→ **Assigned task**
Pictures excluded, copy every record that follows exactly as it appears.

→ **Extracted records**
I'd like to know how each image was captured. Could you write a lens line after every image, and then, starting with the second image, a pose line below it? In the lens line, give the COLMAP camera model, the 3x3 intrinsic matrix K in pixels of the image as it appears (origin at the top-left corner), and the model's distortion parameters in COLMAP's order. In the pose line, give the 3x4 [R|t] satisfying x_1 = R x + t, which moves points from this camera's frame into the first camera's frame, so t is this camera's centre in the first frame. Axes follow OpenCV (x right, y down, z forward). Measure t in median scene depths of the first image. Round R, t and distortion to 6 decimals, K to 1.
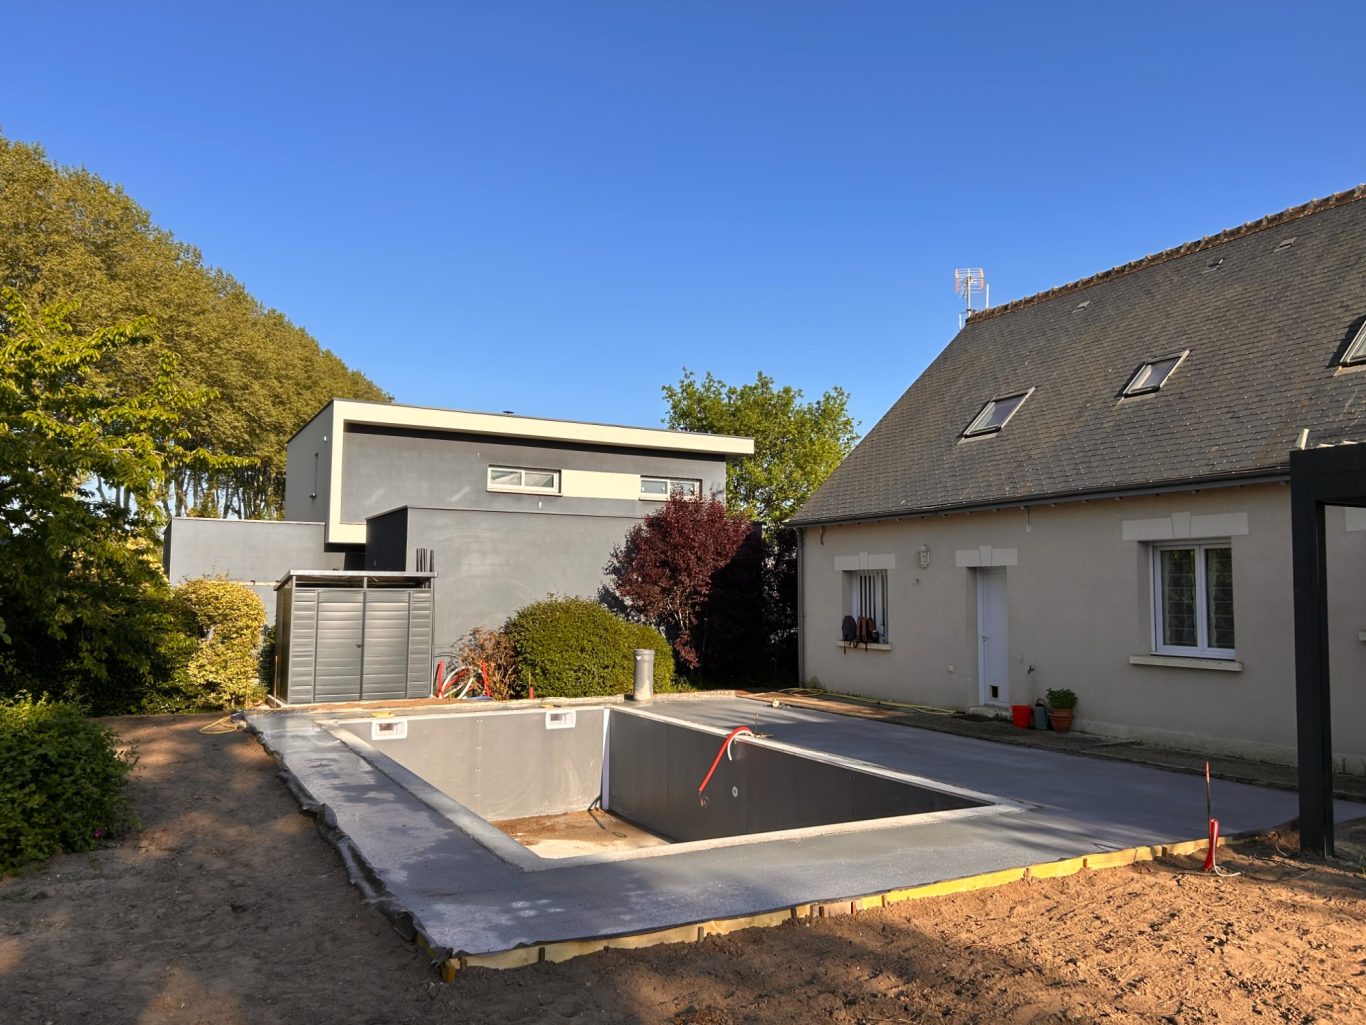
lens RADIAL K [[1029.0, 0, 687.1], [0, 1029.0, 514.0], [0, 0, 1]] dist [0.055973, -0.058267]
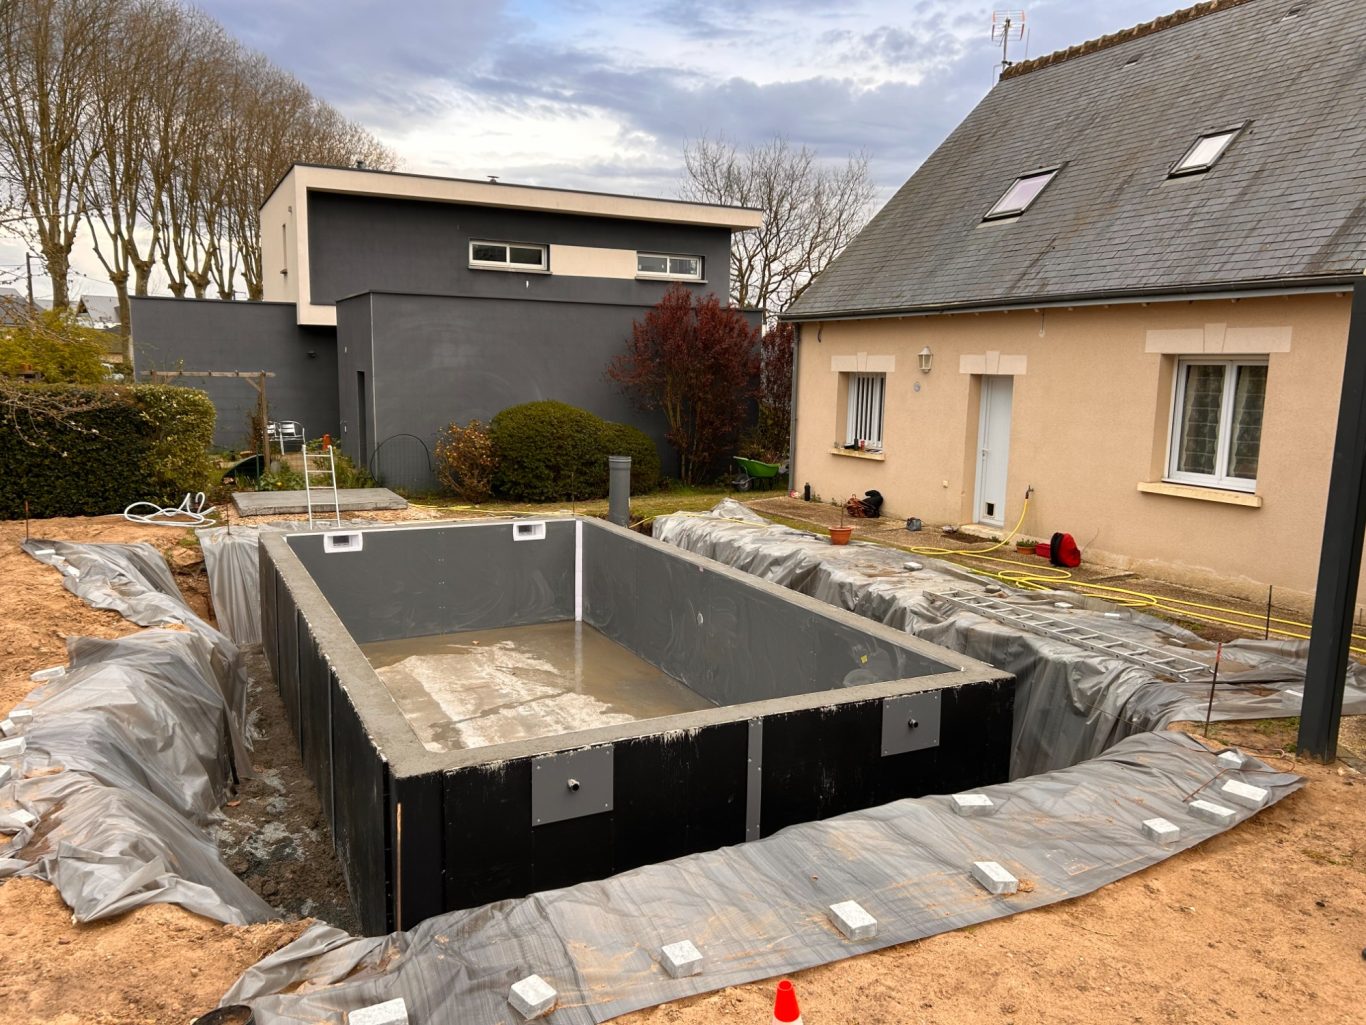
lens RADIAL K [[1029.0, 0, 687.1], [0, 1029.0, 514.0], [0, 0, 1]] dist [0.055973, -0.058267]
pose [[0.999635, 0.015193, -0.022336, 0.042877], [-0.009822, 0.974682, 0.223381, -0.027869], [0.025164, -0.223080, 0.974475, 0.081133]]
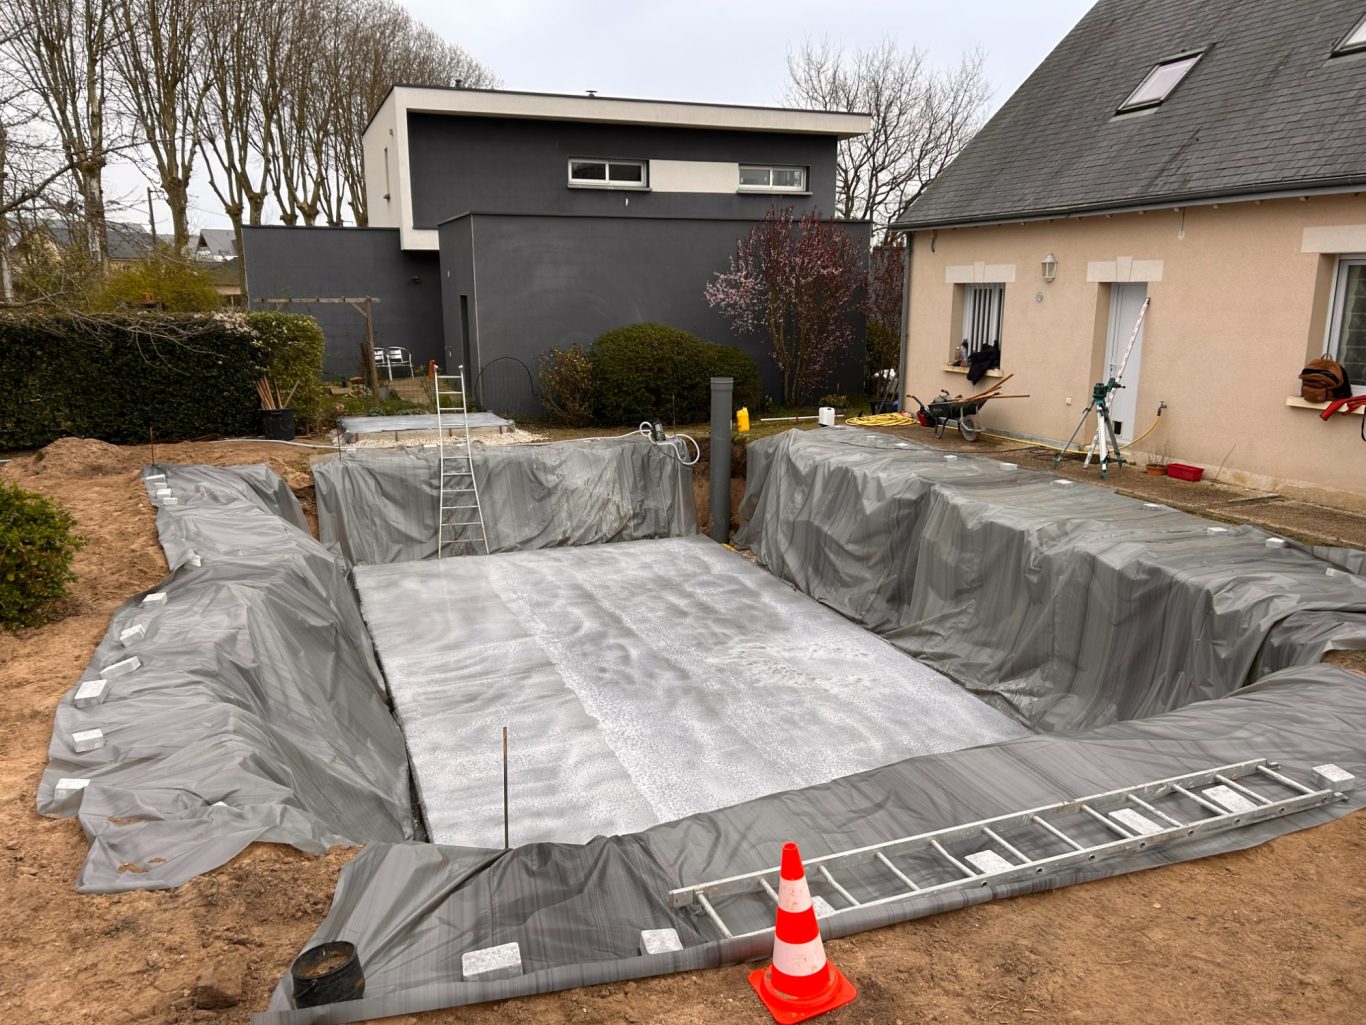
lens RADIAL K [[1032.4, 0, 683.0], [0, 1032.4, 512.5], [0, 0, 1]] dist [0.052146, -0.055465]
pose [[0.992325, 0.017261, -0.122444, 0.039600], [0.019394, 0.956228, 0.291978, -0.022417], [0.122124, -0.292112, 0.948555, 0.095870]]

→ **Result for this task**
I'd like to know how each image was captured. Could you write a lens line after every image, and then, starting with the second image, a pose line below it? In the lens line, give the COLMAP camera model, the 3x3 intrinsic matrix K in pixels of the image as it appears (origin at the top-left corner), and the model's distortion parameters in COLMAP's order. In the pose line, give the 3x4 [R|t] satisfying x_1 = R x + t, which moves points from this camera's frame into the first camera's frame, so t is this camera's centre in the first frame. Axes follow OpenCV (x right, y down, z forward). Measure t in median scene depths of the first image. Round R, t and distortion to 6 decimals, K to 1.
lens RADIAL K [[1029.0, 0, 687.1], [0, 1029.0, 514.0], [0, 0, 1]] dist [0.055973, -0.058267]
lens RADIAL K [[1029.0, 0, 687.1], [0, 1029.0, 514.0], [0, 0, 1]] dist [0.055973, -0.058267]
pose [[0.999635, 0.015193, -0.022336, 0.042877], [-0.009822, 0.974682, 0.223381, -0.027869], [0.025164, -0.223080, 0.974475, 0.081133]]
lens RADIAL K [[1032.4, 0, 683.0], [0, 1032.4, 512.5], [0, 0, 1]] dist [0.052146, -0.055465]
pose [[0.992325, 0.017261, -0.122444, 0.039600], [0.019394, 0.956228, 0.291978, -0.022417], [0.122124, -0.292112, 0.948555, 0.095870]]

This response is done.